Operation Manual

Developing Sites and Pages 85
Excluding pages from indexing (Robots file)
The objective of this method is the same as that for using a robots meta tag,
but instead a robots.txt file is created and no robots meta tag is included in
Web pages. The robots.txt file is stored in the Web site's root folder and can
be viewed in any text editor to verify the excluded pages and folders.
To enable a robots.txt file:
1. (For the site) Choose Site Properties... from the File menu.
OR
(For a page) Right-click the page in the workspace or Site tab and choose
Page Properties... (or choose the item from the Edit menu).
2. Check the Create search engine robots file option.
3. (For the site) To allow or prevent search engines indexing the entire site
(check/uncheck Index pages on this site option).
OR
(For a page) To prevent search engines indexing the page, check
Override site search engine settings, then uncheck the Index this page
option.
Including pages in indexing
So far we've looked primarily at methods of excluding Web pages from
indexing. Without these controls, Web pages will be indexed by discovering
page hyperlinks and crawling through them, harvesting keywords,
descriptions, and page text to be indexed. However, this process may not be
efficient as there may be a limited number of inter-page hyperlinks present
throughout your site. As a result, a search engine sitemap file (sitemap.xml)

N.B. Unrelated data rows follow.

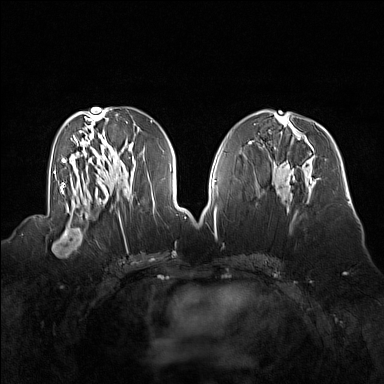
Breast MRI (dynamic contrast-enhanced), one axial slice. Slice 66 of 160 in the series (ordered by position). Dynamic contrast-enhanced series, time point 2 of 7 at this slice position (early post-contrast). 1.5 T. TE 1.8 ms, TR 5 ms. 384 × 384 image matrix, field of view 360 × 360 mm. Female patient.
Annotated regions visible in this slice (semi-automatically segmented with operator editing):
- enhancing-tissue mask used for the functional tumour volume (all voxels passing the contrast-enhancement thresholds inside the analysis volume; usually the tumour): bounding box <51,214,92,256> (left, top, right, bottom; pixels)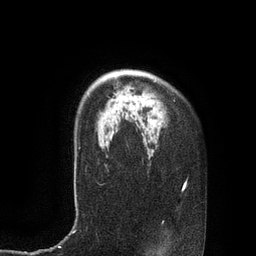
Breast MRI, one axial slice. Position 63 of 80 along the scan axis. Cropped to one breast. Dynamic contrast-enhanced series, time point 2 of 7 at this slice position (early post-contrast). 3 T. TE 2.1 ms, TR 4.4 ms. 256 × 256 image matrix. Female patient.
Outlined on this slice (semi-automatically segmented with operator editing):
- enhancing-tissue mask used for the functional tumour volume (all voxels passing the contrast-enhancement thresholds inside the analysis volume; usually the tumour): box from (x=147, y=120) to (x=155, y=126) px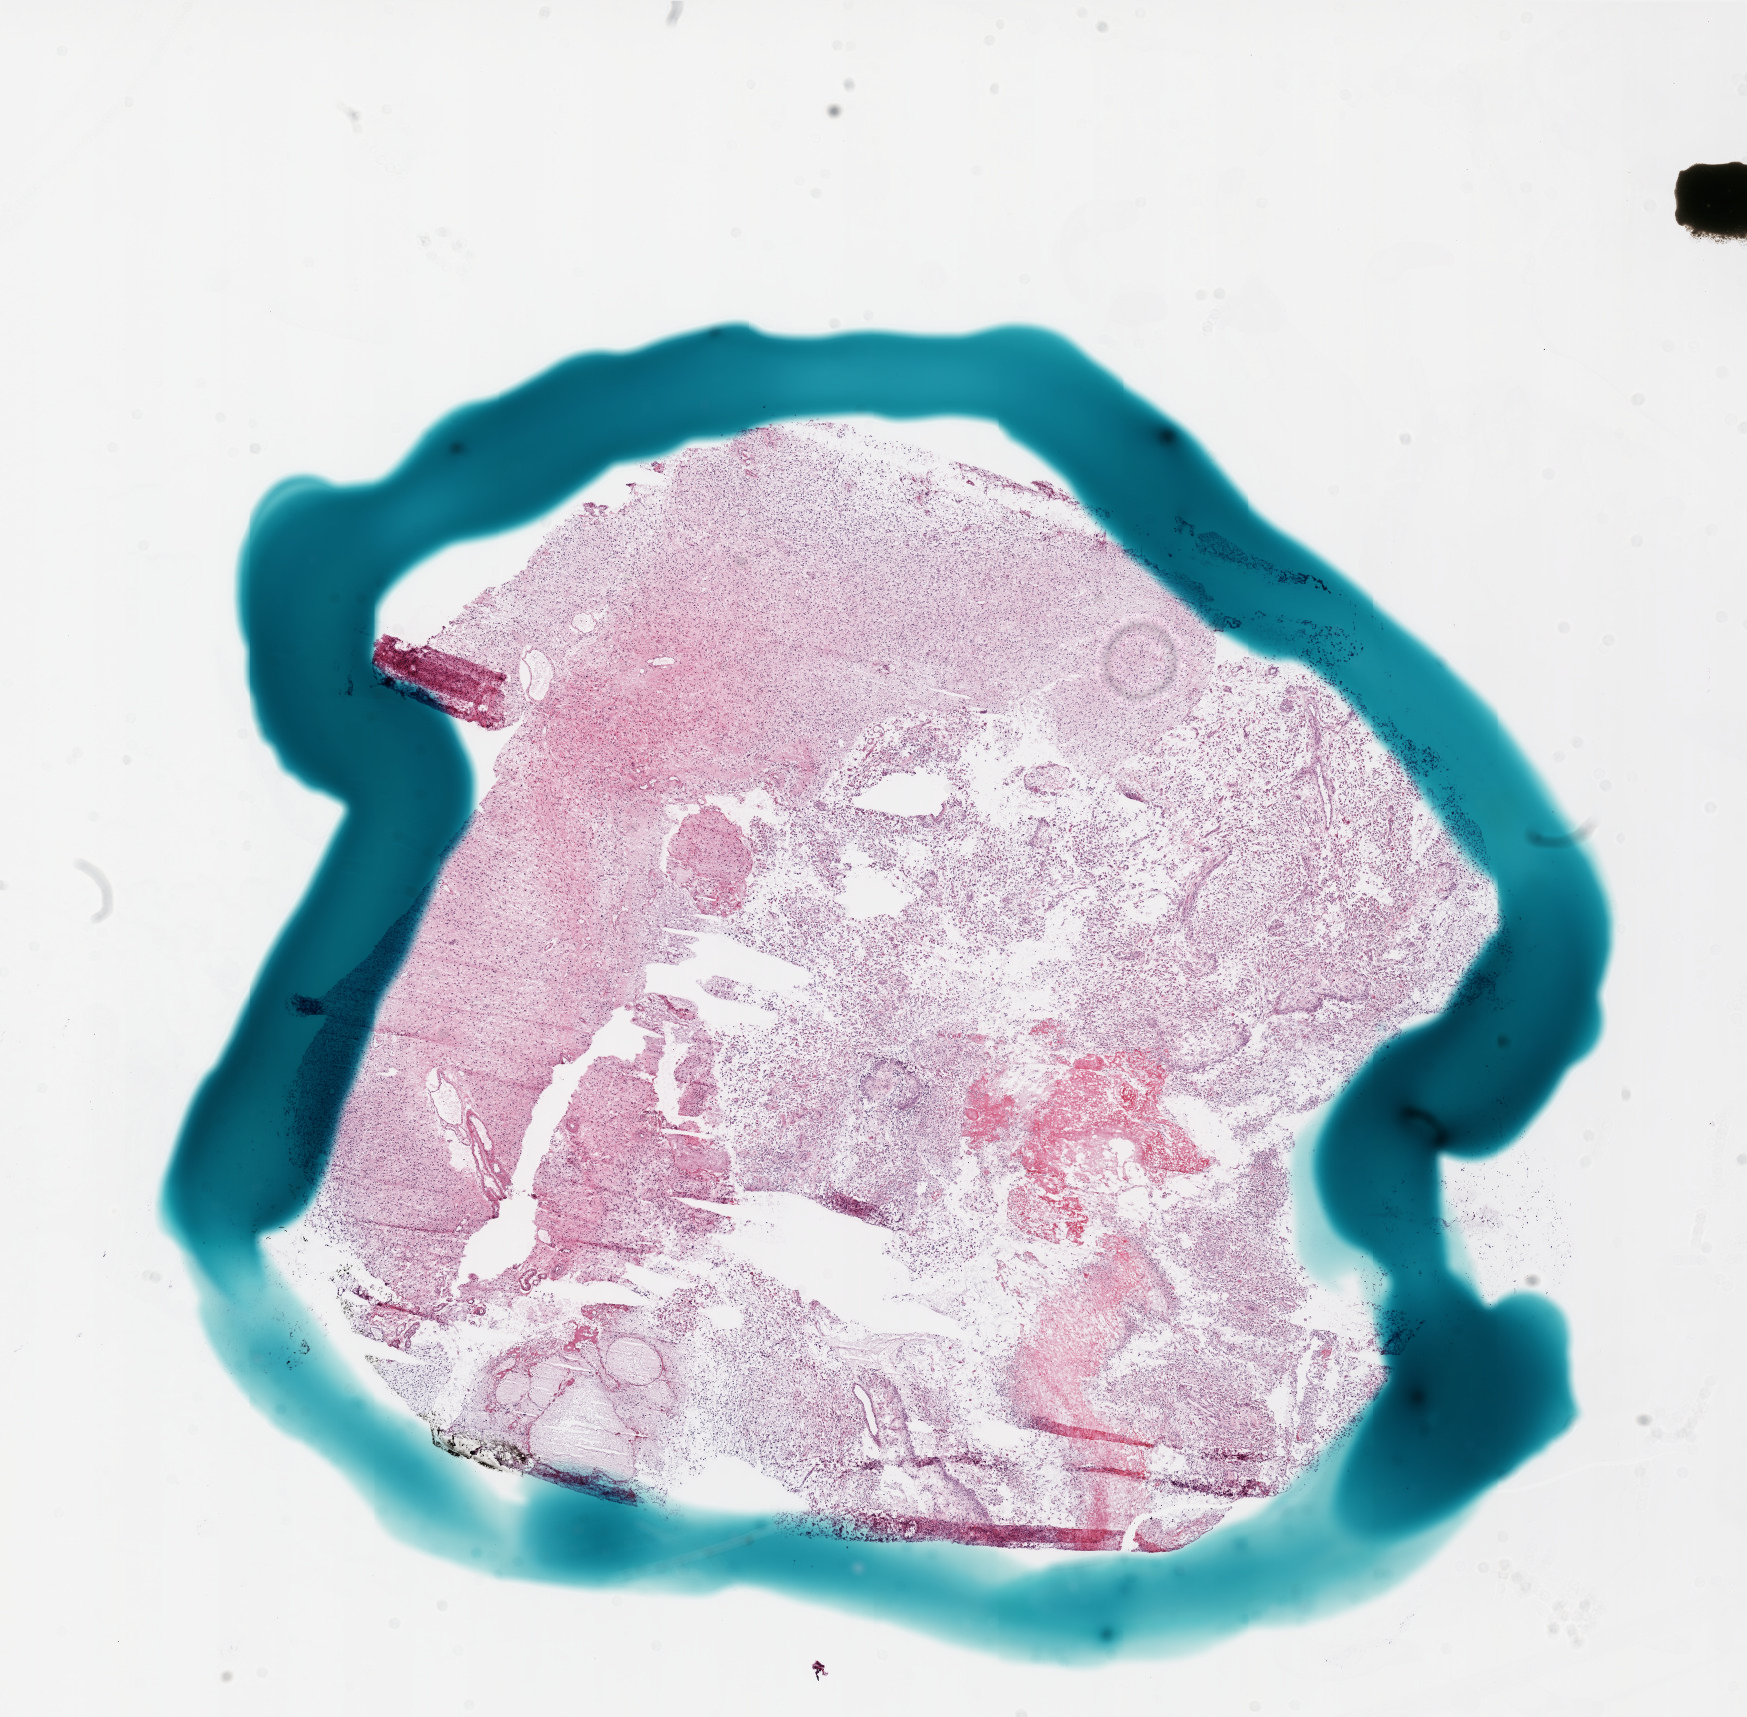
Digitized Hematoxylin and eosin (H&E) stained tissue section (whole slide), whole scanned area (about 14.0 x 13.7 mm, from a 20x scan) shown as a low-resolution overview, frozen section from the bottom of the tissue portion, brain, primary tumour sample. Patient: male, age at initial diagnosis 66 years. Slide review estimates, as recorded: tumour cells 90%, tumour nuclei 95%, normal cells 0%, stromal cells 0%, necrosis 10%.
* diagnosis: Glioblastoma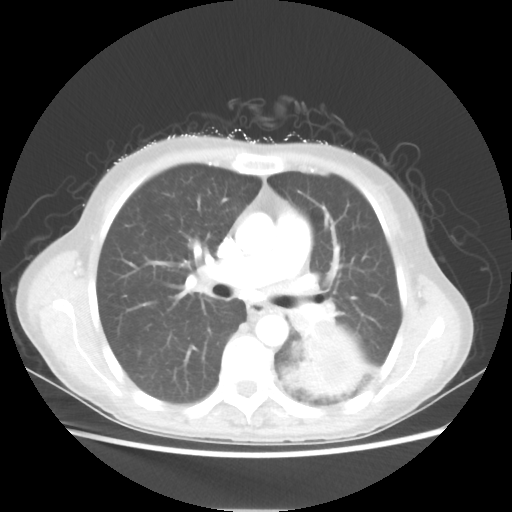
Chest CT, one axial slice; slice 33 of 56 in the series (ordered by position); reconstruction kernel STANDARD; 80 kVp; lung window (W 1500 / L -600 HU); 512 × 512 image matrix, field of view 360 × 360 mm. Patient: female, 53 years. Case-level facts recorded for this patient, not image findings: clinical TNM (as recorded): T3 N0 M0.
Annotated regions visible in this slice (bounding box drawn by a radiologist):
- lung tumour (recorded histology: adenocarcinoma): bounding box <282,321,371,396> (left, top, right, bottom; pixels)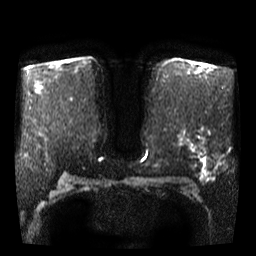
Breast MRI, one axial slice. Diffusion-weighted series; image 2 of 4 stored at this slice position (different b-values; order by instance number). 3 T. 5 mm slice thickness. 256 × 256 image matrix. Female patient.
Annotated regions visible in this slice (expert manual segmentation):
- tumour on diffusion-weighted imaging: box from (x=200, y=156) to (x=209, y=162) px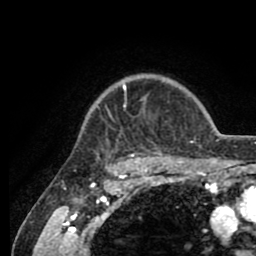
Breast MRI (dynamic contrast-enhanced), one axial slice. Slice 71 of 80 in the series (ordered by position). Cropped to one breast. Dynamic contrast-enhanced series, time point 2 of 8 at this slice position (early post-contrast). 1.5 T. TE 2.6 ms, TR 5.6 ms. 2 mm slice thickness. 256 × 256 image matrix, field of view 170 × 170 mm. Female patient.
Structures marked on this image (semi-automatic segmentation, software-assisted and operator-edited):
- enhancing-tissue mask used for the functional tumour volume (all voxels passing the contrast-enhancement thresholds inside the analysis volume; usually the tumour): bounding box [x1, y1, x2, y2] px = [97, 81, 205, 161]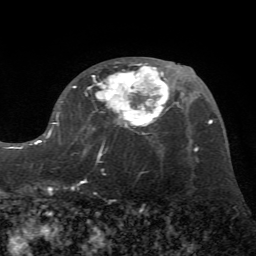
Breast MRI (dynamic contrast-enhanced), one axial slice. Slice 36 of 72 in the series (ordered by position). Cropped to one breast. Dynamic contrast-enhanced series, time point 2 of 7 at this slice position (early post-contrast). 1.5 T. TE 4.2 ms, TR 8.7 ms. 2.2 mm slice thickness. 256 × 256 image matrix, field of view 180 × 180 mm. Female patient.
Annotated regions visible in this slice (semi-automatic segmentation, software-assisted and operator-edited):
- enhancing-tissue mask used for the functional tumour volume (all voxels passing the contrast-enhancement thresholds inside the analysis volume; usually the tumour): bounding box [x1, y1, x2, y2] px = [30, 63, 169, 193]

can be created to act as a local lookup for crawlers to begin investigating your
site. The file simply lists pages in your Web site that you've decided can be
indexed. The file also indicates to search engines when pages have been
modified, informs when the search engine should check the page and how
"important" pages are in relation to each other.
The Sitemap method is especially good for "advertising" your Web site
pages—with a greater likelihood of your pages appearing high in a user's
search results.